* **Passage to read**
= = = = = = =

The Storage Networking Industry Association (SNIA) recently organized its 6th Persistent Memory Summit started in 2013 under the name Non-Volative Memory Summit.

There was a few hundreds attendees and 6 exhibitors: Intel, Smart Modular Technologies, Agiga Tech., Netlist, Viking and OpenFabrics Alliance, the open source-based non-profit organization.

Beyond the exhibitors, the dense agenda offers the opportunity to see presentations various speakers coming from WDC, Intel, NetApp, Microsoft, Cray, Eideticom, Mellanox, VMware, Dreamworks, GridGain, Oracle, Aerospike, Micron, Calypso, Nantero, Spin Transfer Technologies, HPE, ARM, IBM in the order of the sessions. They presented different models of DDR4 NVDIMM coupling DRAM and NAND module to provide best of both worlds: low latency, endurance, bandwidth and persistence, thanks to an intelligent embedded power subsystems at least for several of them.

Maturity is the word to summarize the event.

= = = = = = =

* **Excerpted data**

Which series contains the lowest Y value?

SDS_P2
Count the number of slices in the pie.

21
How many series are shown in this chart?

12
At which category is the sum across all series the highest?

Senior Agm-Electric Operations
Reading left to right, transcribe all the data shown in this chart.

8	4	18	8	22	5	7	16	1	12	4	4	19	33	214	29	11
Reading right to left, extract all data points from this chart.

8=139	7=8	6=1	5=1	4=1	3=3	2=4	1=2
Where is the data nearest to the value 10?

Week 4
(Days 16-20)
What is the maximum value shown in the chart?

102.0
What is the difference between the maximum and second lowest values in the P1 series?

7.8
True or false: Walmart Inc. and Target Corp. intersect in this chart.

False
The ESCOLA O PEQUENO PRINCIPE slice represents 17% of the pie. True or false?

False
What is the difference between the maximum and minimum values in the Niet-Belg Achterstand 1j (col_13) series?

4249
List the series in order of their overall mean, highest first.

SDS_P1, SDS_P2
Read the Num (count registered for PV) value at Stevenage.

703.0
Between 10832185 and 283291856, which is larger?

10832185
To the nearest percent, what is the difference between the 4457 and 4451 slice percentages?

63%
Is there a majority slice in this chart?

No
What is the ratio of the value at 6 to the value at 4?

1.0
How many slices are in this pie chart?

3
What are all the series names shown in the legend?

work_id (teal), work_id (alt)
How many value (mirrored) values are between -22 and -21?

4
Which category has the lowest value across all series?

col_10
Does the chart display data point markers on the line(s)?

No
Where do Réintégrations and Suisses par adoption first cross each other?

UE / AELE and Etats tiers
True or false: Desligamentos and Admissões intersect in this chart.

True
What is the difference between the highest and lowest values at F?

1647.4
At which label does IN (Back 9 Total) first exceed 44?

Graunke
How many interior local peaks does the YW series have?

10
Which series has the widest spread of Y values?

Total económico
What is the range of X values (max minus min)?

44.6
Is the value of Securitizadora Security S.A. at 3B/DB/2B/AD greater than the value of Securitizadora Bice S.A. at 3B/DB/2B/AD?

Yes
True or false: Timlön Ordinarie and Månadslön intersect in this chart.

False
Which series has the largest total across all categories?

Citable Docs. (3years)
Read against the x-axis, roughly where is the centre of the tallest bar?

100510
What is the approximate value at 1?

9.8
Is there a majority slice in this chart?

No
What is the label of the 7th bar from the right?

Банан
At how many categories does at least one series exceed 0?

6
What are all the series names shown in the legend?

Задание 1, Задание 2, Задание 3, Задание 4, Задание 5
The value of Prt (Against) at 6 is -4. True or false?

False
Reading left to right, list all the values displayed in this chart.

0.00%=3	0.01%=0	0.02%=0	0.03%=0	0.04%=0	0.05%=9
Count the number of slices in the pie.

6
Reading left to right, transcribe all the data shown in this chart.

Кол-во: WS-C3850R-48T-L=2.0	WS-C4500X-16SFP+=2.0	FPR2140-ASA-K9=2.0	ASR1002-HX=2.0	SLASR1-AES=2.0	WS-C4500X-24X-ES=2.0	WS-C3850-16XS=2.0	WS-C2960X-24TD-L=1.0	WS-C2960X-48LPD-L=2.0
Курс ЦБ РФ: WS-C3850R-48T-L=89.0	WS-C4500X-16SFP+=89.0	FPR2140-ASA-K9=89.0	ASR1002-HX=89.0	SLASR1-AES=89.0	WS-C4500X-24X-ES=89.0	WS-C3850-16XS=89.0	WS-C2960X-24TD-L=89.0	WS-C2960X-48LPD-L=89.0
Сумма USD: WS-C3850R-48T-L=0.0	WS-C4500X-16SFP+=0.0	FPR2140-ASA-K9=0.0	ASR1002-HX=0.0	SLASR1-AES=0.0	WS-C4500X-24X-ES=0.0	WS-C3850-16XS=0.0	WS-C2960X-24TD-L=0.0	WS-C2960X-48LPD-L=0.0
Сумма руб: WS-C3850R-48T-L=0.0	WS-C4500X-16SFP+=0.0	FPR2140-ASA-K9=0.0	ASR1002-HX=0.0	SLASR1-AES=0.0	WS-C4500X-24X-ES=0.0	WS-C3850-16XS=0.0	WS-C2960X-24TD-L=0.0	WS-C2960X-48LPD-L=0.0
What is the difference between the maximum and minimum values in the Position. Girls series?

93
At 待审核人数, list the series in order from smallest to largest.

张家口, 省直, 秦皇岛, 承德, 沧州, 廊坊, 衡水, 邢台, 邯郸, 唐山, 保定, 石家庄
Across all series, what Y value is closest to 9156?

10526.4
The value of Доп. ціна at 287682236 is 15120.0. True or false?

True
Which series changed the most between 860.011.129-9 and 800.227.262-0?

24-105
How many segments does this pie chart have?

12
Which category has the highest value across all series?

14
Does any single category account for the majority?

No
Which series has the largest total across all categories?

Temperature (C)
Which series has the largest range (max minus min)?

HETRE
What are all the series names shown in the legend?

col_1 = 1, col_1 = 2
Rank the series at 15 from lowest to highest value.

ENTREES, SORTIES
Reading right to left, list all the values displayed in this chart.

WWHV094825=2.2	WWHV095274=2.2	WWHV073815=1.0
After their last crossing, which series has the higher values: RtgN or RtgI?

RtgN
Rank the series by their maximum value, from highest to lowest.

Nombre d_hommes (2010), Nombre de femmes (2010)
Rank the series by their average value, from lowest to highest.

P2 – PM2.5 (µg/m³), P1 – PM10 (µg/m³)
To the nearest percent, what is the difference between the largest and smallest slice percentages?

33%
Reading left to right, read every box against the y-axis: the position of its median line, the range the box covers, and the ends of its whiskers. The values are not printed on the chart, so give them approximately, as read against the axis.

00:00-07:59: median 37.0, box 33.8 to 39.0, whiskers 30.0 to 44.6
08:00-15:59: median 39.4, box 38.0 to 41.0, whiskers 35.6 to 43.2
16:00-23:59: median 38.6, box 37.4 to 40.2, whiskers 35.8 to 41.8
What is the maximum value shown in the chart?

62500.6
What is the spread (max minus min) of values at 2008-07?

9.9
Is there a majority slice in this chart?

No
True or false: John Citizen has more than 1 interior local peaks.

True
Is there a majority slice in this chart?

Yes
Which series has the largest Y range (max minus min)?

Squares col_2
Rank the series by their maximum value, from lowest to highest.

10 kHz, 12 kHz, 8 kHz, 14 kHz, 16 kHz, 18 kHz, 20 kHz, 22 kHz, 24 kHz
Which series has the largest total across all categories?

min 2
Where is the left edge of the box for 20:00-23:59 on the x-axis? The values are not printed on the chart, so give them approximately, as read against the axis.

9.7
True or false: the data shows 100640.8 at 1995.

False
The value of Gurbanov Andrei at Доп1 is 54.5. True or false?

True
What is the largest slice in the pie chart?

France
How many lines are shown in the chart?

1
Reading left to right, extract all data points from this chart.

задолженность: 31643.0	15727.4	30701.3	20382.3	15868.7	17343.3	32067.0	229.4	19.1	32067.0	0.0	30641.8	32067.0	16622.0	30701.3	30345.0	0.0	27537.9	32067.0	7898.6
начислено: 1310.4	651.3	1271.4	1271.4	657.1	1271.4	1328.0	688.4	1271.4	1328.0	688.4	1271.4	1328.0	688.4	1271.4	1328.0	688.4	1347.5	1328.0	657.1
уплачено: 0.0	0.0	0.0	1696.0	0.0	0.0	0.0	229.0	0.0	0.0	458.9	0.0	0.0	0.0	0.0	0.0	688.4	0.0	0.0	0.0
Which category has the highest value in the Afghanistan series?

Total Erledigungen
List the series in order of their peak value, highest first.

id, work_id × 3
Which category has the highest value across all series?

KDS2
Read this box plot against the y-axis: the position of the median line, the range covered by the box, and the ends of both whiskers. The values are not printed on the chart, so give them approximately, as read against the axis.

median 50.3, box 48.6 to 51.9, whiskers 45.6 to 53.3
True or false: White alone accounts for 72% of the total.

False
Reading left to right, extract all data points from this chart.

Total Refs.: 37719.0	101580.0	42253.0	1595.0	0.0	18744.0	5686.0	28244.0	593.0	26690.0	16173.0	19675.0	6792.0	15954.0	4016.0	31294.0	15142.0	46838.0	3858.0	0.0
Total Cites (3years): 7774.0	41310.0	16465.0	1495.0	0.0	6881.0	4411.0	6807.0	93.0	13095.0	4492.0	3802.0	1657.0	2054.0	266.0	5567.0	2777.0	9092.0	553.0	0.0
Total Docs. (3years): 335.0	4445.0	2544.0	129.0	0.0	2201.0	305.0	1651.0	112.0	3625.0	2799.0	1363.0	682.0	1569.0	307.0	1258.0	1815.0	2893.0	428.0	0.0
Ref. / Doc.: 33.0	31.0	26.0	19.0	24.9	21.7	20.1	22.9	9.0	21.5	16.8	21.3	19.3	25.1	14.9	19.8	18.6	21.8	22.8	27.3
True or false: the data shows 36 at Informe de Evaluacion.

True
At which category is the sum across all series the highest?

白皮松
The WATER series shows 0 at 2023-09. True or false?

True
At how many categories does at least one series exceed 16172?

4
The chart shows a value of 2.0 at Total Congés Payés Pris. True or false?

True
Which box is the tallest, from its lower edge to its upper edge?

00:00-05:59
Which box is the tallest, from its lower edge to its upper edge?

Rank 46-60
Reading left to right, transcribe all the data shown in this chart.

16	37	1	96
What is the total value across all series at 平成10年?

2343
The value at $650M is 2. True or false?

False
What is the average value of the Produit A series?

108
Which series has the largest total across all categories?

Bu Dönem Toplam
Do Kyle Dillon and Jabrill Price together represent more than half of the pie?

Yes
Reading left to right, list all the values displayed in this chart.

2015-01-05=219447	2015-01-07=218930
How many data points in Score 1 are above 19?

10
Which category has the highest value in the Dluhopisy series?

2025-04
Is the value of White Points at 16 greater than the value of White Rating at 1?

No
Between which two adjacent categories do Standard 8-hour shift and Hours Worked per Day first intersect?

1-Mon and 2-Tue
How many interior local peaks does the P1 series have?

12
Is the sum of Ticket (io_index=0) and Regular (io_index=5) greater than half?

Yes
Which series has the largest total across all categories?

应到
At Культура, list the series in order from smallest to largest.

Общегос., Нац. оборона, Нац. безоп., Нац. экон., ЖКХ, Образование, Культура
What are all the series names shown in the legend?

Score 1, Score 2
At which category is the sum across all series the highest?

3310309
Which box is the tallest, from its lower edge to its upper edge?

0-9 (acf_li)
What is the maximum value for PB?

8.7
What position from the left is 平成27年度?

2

= = = = = = =

* **Task instructions**
[1] Summarize the summit passage in two sentences.
[2] Print everything in the summit passage from "There was a" down to "several of them.".
The items play no part in the work on the summit passage.

* **Answers**
[1] The Storage Networking Industry Association recently organized its 6th Persistent Memory Summit, which had a few hundred attendees and six exhibitors, among them Intel, Netlist and the OpenFabrics Alliance. Its dense agenda featured speakers from companies such as WDC, Microsoft, Oracle and IBM, and maturity is the word chosen to sum up the event.

[2]
There was a few hundreds attendees and 6 exhibitors: Intel, Smart Modular Technologies, Agiga Tech., Netlist, Viking and OpenFabrics Alliance, the open source-based non-profit organization.

Beyond the exhibitors, the dense agenda offers the opportunity to see presentations various speakers coming from WDC, Intel, NetApp, Microsoft, Cray, Eideticom, Mellanox, VMware, Dreamworks, GridGain, Oracle, Aerospike, Micron, Calypso, Nantero, Spin Transfer Technologies, HPE, ARM, IBM in the order of the sessions. They presented different models of DDR4 NVDIMM coupling DRAM and NAND module to provide best of both worlds: low latency, endurance, bandwidth and persistence, thanks to an intelligent embedded power subsystems at least for several of them.